Sistem sosyal bir varlık olarak tutsağı tecritle dış dünyadan, canlı yaşamdan alıkoyup alıcılarını köreltmeye çalışırken, bilincini, ufkunu gelişimini de engelleyerek yıkıma uğratmak istemektedir. O halde bu saldırının önüne geçebilmek için tecritle daha fazla okuyup, araştırıp, üreterek daraltılmaya çalışılan ufkumuzu genişletmeli yaşamı yeniden üretebilmeliyiz.

Sistemin tecrit-tretmanla devreye soktuğu, ideolojik-politik fiili çok çeşitli olan “havuç-sopa” biçimindeki saldırılarına karşı biz de kendimizi ideolojik mücadeleyi elden bırakmadan, kendimize ve dışımıza karşı sürekli mücadele ederek, iç denetimi sağlayıp kendimizi disipline edebilir ve o oranda da dışımızla mücadelede daha güçlü olabiliriz.

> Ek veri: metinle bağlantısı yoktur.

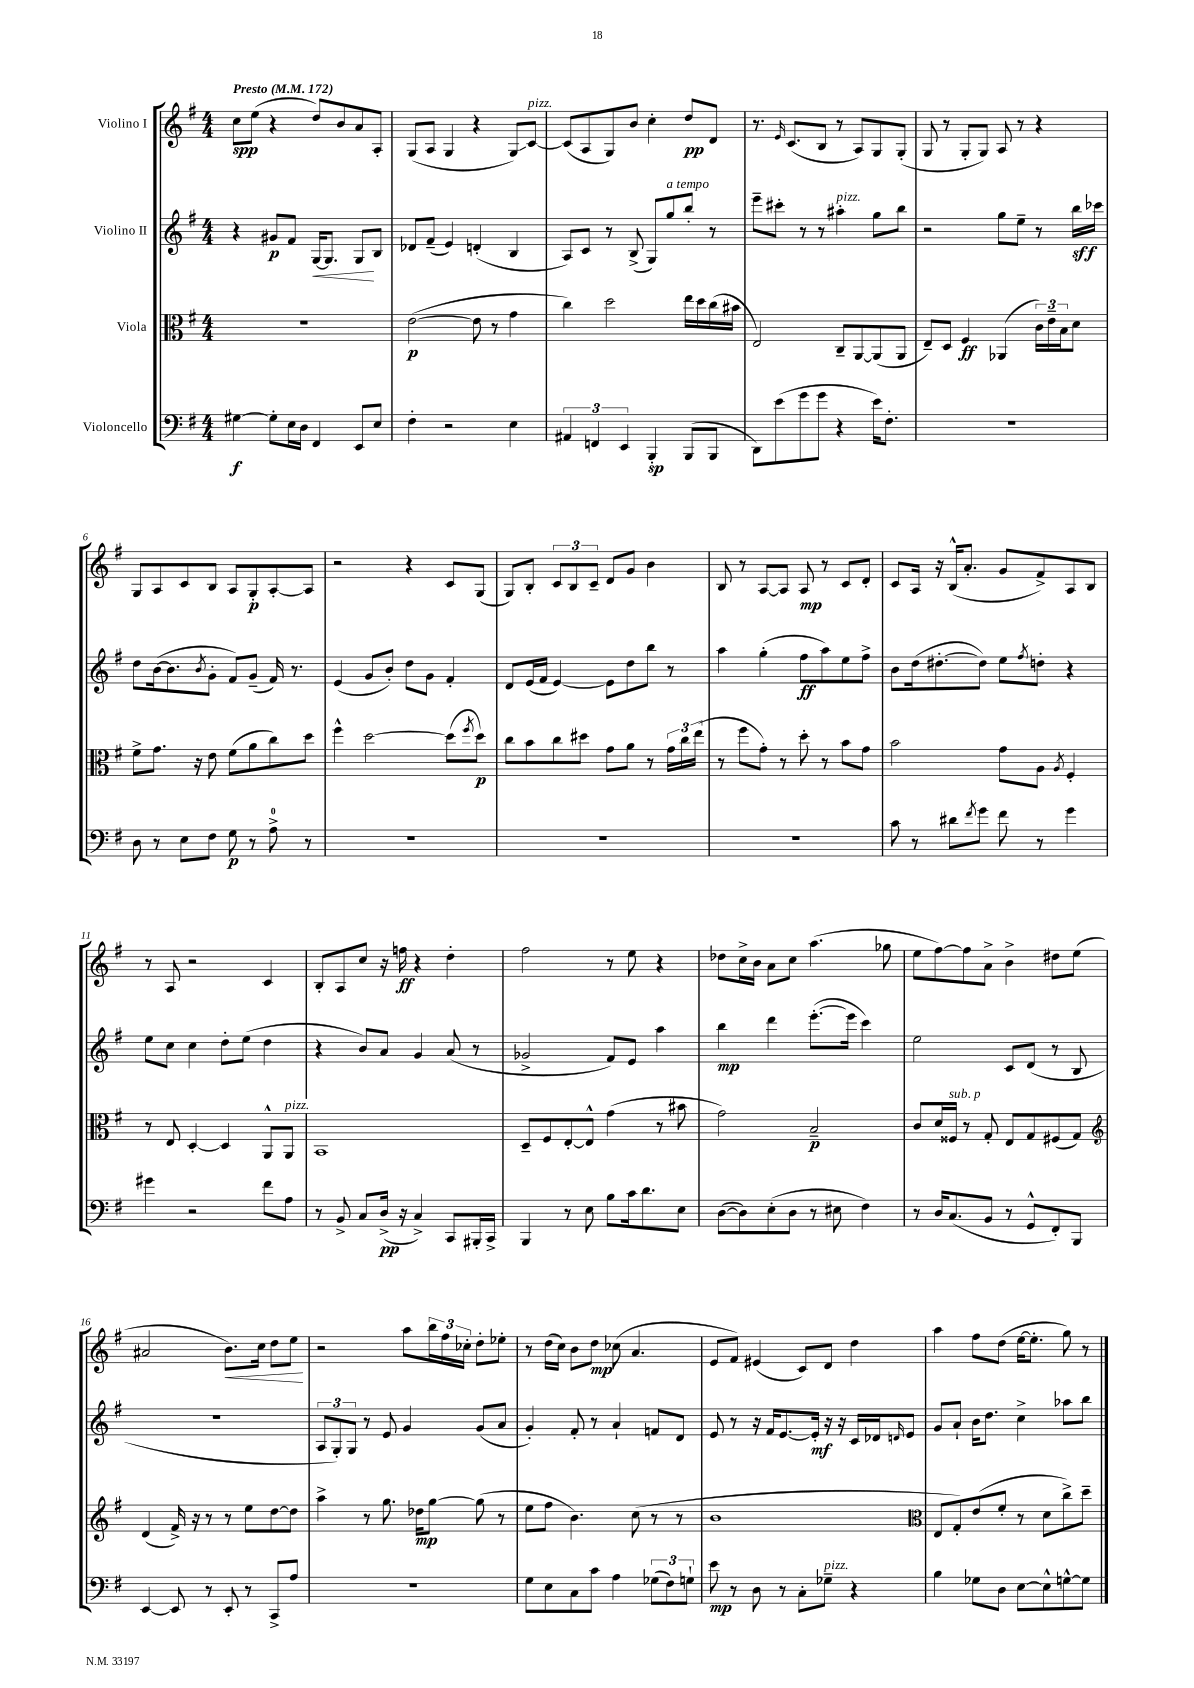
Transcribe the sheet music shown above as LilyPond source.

<<
\new StaffGroup <<
\new Staff = "s0" \with { instrumentName = "Violino I" } {
    \clef treble \key g \major \numericTimeSignature \time 4/4 \tempo "Presto" 4 = 172
    c''8\spp e''8( r4 d''8) b'8 a'8 a8-. |
    g8( a8 g4 r4 g8\glissando) c'8~^\markup { \italic "pizz." } |
    c'8( a8 g8) b'8 c''4-. d''8\pp d'8 |
    r8. \grace { e'16 } c'8.( b8 r8 a8) g8 g8-.( |
    g8 r8 g8-. g8) a8 r8 r4 |
    g8 a8 c'8 b8 a8 g8-.\p a8~-. a8 |
    r2 r4 c'8 g8( |
    g8) b8-. \tuplet 3/2 { c'8 b8 c'8-- } d'8 g'8 b'4 |
    b8 r8 a8~ a8 a8\mp r8 c'8 d'8-. |
    c'8 a16 r16 b16-^( a'8.-. g'8 fis'8->) a8 b8 |
    r8 a8 r2 c'4 |
    b8-. a8 c''8 r16 f''16\ff r4 d''4-. |
    fis''2 r8 e''8 r4 |
    des''8 c''16-> b'16 a'8 c''8 a''4.( ges''8 |
    e''8 fis''8~) fis''8 a'8-> b'4-> dis''8 e''8( |
    ais'2 b'8.\<) c''16 d''8 e''8\! |
    r2 a''8 \tuplet 3/2 { b''16 fis''16 ces''16-. } d''8-. ees''8-. |
    r8 d''16( c''16) b'8 d''8\mp ces''8( a'4. |
    e'8 fis'8) eis'4( c'8) d'8 d''4 |
    a''4 fis''8 d''8( e''16~ e''8.-. g''8) r8 \bar "|." |
}
\new Staff = "s1" \with { instrumentName = "Violino II" } {
    \clef treble \key g \major \numericTimeSignature \time 4/4
    r4 gis'8\p fis'8 g16~\< g8. g8\! b8 |
    des'8 fis'8--( e'4) d'4-.( b4 |
    a8) c'8 r8 b8->( g8) g''8^\markup { \italic "a tempo" } b''8-. r8 |
    e'''8-- cis'''8-. r8 r8 ais''4-.^\markup { \italic "pizz." } g''8 b''8 |
    r2 g''8 e''8-- r8 b''16\sff ces'''16 |
    d''8 b'16~( b'8. \acciaccatura { b'8 } g'8-. fis'8) g'8--( fis'16) r8. |
    e'4( g'8 b'8-.) d''8 g'8 fis'4-. |
    d'8 e'16( fis'16 e'4~) e'8 d''8 b''8 r8 |
    a''4 g''4-.( fis''8\ff a''8) e''8 fis''8-> |
    b'8 d''16( dis''8.~-. dis''8) e''8 \acciaccatura { fis''8 } d''8-. r4 |
    e''8 c''8 c''4 d''8-. e''8( d''4 |
    r4 b'8) a'8 g'4 a'8( r8 |
    ges'2-> fis'8) e'8 a''4 |
    b''4\mp d'''4 e'''8.~-.( e'''16 c'''4) |
    e''2 c'8 d'8( r8 b8 |
    R1 |
    \tuplet 3/2 { a8 g8-.) g8 } r8 e'8 g'4 g'8( a'8 |
    g'4-.) fis'8-. r8 a'4-! f'8 d'8 |
    e'8 r8 r16 fis'16 e'8.~ e'16-.\mf r16 r16 c'16 des'16 \grace { d'16 } e'8 |
    g'8 a'8-! b'16 d''8. c''4-> aes''8 b''8 \bar "|." |
}
\new Staff = "s2" \with { instrumentName = "Viola" } {
    \clef alto \key g \major \numericTimeSignature \time 4/4
    R1 |
    e'2~\p( e'8 r8 g'4 |
    c''4) d''2 e''16 d''16 c''16( bis'16 |
    e2) c8-- a,8~ a,8( a,8 |
    e8--) d8 fis4\ff aes,4( \tuplet 3/2 { c'16) e'16-- b16 } d'8 |
    fis'8-> g'8. r16 e'8 fis'8( a'8 c''8) d''8 |
    fis''4-^ d''2~ d''8( \acciaccatura { fis''8 } d''8\p) |
    c''8 b'8 c''8 dis''8 g'8 a'8 r8 \tuplet 3/2 { g'16 c''16 e''16( } |
    r8 fis''8 g'8-.) r8 d''8-. r8 b'8 g'8 |
    b'2 g'8 a8 \acciaccatura { a8 } fis4-. |
    r8 e8 d4~-. d4 a,8-^ a,8^\markup { \italic "pizz." } |
    b,1 |
    d8-- fis8 e8~-. e8-^ g'4( r8 bis'8 |
    g'2) b2--\p |
    c'8 d'16 fisis16^\markup { \italic "sub. p" } r8 g8-. e8 g8 fis8( g8) |
    \clef treble d'4( fis'16->) r16 r8 r8 e''8 d''8~ d''8 |
    a''4-> r8 g''8. des''16\mp g''8~ g''8( r8 |
    e''8 fis''8 b'4.) c''8( r8 r8 |
    b'1 |
    \clef alto e8 g8-.) e'8( fis'8-. r8 d'8 c''8->) d''8-- \bar "|." |
}
\new Staff = "s3" \with { instrumentName = "Violoncello" } {
    \clef bass \key g \major \numericTimeSignature \time 4/4
    gis4~\f gis8-. e16 d16 fis,4 e,8 e8 |
    fis4-. r2 e4 |
    \tuplet 3/2 { ais,4 f,4 e,4 } b,,4-.\sp b,,8( b,,8 |
    d,8) e'8( g'8 g'8 r4 e'16) fis8.-. |
    R1 |
    d8 r8 e8 fis8 g8\p r8 a8-0-> r8 |
    R1 |
    R1 |
    R1 |
    c'8 r8 dis'8 \acciaccatura { fis'8 } g'8 fis'8 r8 g'4 |
    gis'4 r2 fis'8 a8 |
    r8 b,8-> c8 d16->\pp( r16 c4->) c,8 bis,,16-. c,16-> |
    b,,4 r8 e8 b8 c'16 d'8. e8 |
    d8~( d8) e8-.( d8 r8 eis8 fis4) |
    r8 d16 c8.( b,8 r8 g,8-^ fis,8-.) b,,8 |
    e,4~ e,8 r8 e,8-. r8 c,8-> a8 |
    r1 |
    g8 e8 c8 c'8 a4 \tuplet 3/2 { ges8( fis8) g8-! } |
    e'8\mp r8 d8 r8 c8-. ges8--^\markup { \italic "pizz." } r4 |
    b4 ges8 d8 e8~ e8-^ g8~-^ g8 \bar "|." |
}
>>
>>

Aksi taktirde tecritin koşullarının da etkisiyle yerde burjuvazi yeşerir, o boşluğu doldurur. Bu da zamanla daha da güçlenerek tutsakta önce içe kapanmayı sonra adım adım gerilemeyi getirir. Devrimci düşünüş ve değerler zayıflamaya başladığında olaylara kendi merkezli bakarak, adım adım örgütlü yaşamdan, örgütlüğünden, kolektiften, kolektif düşünceden uzaklaşarak bireyi-beni yaşamın merkezine oturtmasını sağlar. Kendi ihtiyaçları, istek ve arzularını ön plana çıkararak, kendisi için yazan, kendisi için okuyan kolektif ve sınıf mücadelesinin ihtiyacını hiçe sayan bireyler haline getirir. Ben merkezci, çıkan sorunları kendi dışında görme/arama, kibirli, kariyerist vs. anlayışların gelişmesine parti, devrim ve halk gibi kavramların silikleşerek yerine kişisel istek, ihtiyaç ve özlemlerin alması kendine dair bir dünya yaratmasını getirir. Sistemin hedeflediği de budur.

Bir kez daha belirtmek gerekir ki bu savaşta tecrite karşı kazanılacak zaferin sonucunu belirleyecek olan bedenimizin tecrit olmamasıdır. Beynimize bilincimizde hücrelerin oluşturulmasına izin vermememiz var olanları parçalamamızdır.

Ancak unutmayalım ki tecrit saldırısı sadece tutsaklara, hapishanelere yönelik değil, tüm topluma dayatılan bir saldırıdır. İster içeride ister dışarıda olsun sistem kolektif ruhu parçalayabildiği oranda amacına ulaşabilir, kendini koruyup yeniden üretebilir. Buna izin vermemek bizim elimizdedir. Bunun için içeride, dışarıda mücadeleyi birleştirerek büyütebilir, güçlü kılabilir ve sistemin tecrit saldırılarını boşa çıkarıp parçalanabilinir. Sloganımız ve odağımız özetle hep ifade ettiğimiz gibi, içeride dışarıda hücreleri parçala!